Sebelum ke bandara, Pilar mampir ke makam Rian untuk berpamitan. Dia duduk di sisi makam sambil mengisap sebatang rokok. “Lu udah tau ya kalau Intan punya pacar baru? Tau dari mana lu? Kenapa lu nggak cerita? Nggak tega lu ya sama gue?” Pilar terkekeh sendiri.
Setelah habis satu batang rokok, Pilar berdiri dan benar-benar pamit, “Thanks, Rian. Sekarang gue juga cabut.”
***
Di ruang tunggu bandara, Pilar menunggu boarding sambil mulai menulis naskah. Tapi dia terganggu karena dua pria yang duduk di sebelahnya berisik sekali membicarakan seorang wanita cantik yang juga sedang berada di ruang tunggu itu.
“Anjay, cakep banget tuh cewek.”
“Mana?”
“Itu yang lagi minum boba. Aduuhh, imut amat pas nyeruput sedotan. Jadi pengen diseruput.”
“Artis itu, ya pantes aja cakep banget.”
“Artis?”
“Iya, dia yang main… Duh, apa ya judul filmnya?”
Pilar menoleh ke arah yang mereka perhatikan. Ternyata artis yang mereka maksud adalah Pevita. Sekian tahun lalu sebelum Pilar menjadi pegawai kantoran, dia bekerja sebagai kru film, dan kala itu Pevita adalah pemeran utamanya.
Selama 18 hari masa syuting, mereka cukup sering mengobrol dan bercanda. Tapi setelah produksi selesai, mereka tidak saling berkirim kabar.
“Dia masih ingat gue nggak, ya?” tanya Pilar dalam hati.

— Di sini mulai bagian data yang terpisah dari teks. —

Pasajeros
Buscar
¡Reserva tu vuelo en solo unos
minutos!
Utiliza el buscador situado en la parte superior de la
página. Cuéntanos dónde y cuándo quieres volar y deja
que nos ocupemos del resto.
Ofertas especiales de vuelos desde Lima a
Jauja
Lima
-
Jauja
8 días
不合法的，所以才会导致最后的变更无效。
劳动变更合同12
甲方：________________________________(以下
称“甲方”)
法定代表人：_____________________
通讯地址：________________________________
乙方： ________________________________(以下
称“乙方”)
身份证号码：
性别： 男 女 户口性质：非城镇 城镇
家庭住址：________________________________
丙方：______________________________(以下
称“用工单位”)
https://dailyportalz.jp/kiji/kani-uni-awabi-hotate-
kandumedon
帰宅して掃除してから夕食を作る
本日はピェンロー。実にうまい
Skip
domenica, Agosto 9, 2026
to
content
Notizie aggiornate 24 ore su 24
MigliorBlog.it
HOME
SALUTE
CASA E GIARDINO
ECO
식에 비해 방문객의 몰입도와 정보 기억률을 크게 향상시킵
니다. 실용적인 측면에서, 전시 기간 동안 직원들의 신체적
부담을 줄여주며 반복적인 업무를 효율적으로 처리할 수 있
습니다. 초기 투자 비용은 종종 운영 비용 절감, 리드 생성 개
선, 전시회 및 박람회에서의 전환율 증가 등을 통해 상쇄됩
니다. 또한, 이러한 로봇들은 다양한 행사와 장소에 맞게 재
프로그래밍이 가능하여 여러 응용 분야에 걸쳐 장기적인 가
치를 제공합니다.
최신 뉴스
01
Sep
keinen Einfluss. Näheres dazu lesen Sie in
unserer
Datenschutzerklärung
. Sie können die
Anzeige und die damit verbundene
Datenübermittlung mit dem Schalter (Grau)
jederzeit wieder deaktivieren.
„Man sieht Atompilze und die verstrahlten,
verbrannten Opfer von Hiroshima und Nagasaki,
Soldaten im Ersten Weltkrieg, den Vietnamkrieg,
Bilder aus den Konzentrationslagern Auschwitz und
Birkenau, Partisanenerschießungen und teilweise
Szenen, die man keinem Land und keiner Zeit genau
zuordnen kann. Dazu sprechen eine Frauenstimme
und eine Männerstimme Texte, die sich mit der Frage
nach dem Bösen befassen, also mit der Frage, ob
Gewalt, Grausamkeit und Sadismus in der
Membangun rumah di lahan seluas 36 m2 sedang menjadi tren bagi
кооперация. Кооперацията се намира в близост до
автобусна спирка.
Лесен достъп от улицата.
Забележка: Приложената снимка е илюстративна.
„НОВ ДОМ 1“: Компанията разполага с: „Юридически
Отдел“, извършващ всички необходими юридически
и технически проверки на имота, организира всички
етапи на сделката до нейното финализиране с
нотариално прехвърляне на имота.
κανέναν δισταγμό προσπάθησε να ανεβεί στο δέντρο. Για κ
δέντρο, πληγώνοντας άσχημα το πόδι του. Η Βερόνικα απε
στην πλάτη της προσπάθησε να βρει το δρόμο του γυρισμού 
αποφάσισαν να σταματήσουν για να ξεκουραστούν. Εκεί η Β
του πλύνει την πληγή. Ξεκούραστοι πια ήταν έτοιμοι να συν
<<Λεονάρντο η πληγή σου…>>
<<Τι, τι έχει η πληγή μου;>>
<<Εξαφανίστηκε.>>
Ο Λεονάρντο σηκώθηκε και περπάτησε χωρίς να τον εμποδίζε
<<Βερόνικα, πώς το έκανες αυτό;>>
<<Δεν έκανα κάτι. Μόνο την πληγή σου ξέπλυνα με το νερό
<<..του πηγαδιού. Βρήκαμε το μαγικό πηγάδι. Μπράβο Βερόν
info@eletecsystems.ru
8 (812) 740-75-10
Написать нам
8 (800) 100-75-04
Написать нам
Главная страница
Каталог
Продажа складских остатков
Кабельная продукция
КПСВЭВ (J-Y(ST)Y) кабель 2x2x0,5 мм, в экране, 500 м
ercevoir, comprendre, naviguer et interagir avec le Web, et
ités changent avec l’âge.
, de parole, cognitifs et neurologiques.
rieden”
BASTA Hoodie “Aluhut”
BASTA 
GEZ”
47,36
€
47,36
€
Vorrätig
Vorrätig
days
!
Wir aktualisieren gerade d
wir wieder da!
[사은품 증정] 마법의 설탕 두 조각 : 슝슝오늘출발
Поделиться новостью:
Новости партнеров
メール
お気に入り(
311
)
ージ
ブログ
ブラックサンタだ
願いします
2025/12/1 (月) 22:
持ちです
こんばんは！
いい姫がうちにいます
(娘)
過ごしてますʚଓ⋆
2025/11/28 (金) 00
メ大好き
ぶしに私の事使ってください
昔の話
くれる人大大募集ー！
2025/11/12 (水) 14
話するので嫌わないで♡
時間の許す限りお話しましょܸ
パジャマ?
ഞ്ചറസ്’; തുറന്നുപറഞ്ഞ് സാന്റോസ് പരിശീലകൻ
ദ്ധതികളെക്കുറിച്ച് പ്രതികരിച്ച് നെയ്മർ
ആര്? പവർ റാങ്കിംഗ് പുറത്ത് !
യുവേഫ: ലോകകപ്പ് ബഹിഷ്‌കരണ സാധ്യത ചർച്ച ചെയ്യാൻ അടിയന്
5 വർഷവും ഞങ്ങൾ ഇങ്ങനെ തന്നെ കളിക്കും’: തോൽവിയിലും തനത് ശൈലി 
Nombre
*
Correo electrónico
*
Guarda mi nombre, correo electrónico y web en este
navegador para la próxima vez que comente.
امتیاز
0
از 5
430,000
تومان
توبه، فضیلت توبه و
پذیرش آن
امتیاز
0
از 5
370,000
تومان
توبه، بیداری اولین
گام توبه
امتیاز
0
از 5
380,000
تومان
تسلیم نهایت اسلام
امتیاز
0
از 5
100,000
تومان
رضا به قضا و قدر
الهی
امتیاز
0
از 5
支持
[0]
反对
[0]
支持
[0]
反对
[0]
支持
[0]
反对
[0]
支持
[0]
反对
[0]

Tiba-tiba seorang wanita tak dikenal menghampiri Pilar. “Mas, namanya Pilar, bukan?”
“Iya.”
Lalu wanita itu berbicara di ponselnya. “Benar, Mak. Dia namanya Pilar.” Ada jeda sebentar sebelum wanita itu melanjutkan, “Oke, oke.” Dan tahu-tahu ponsel itu disodorkan kepada Pilar. “Mas, ada yang mau bicara nih sama mas.”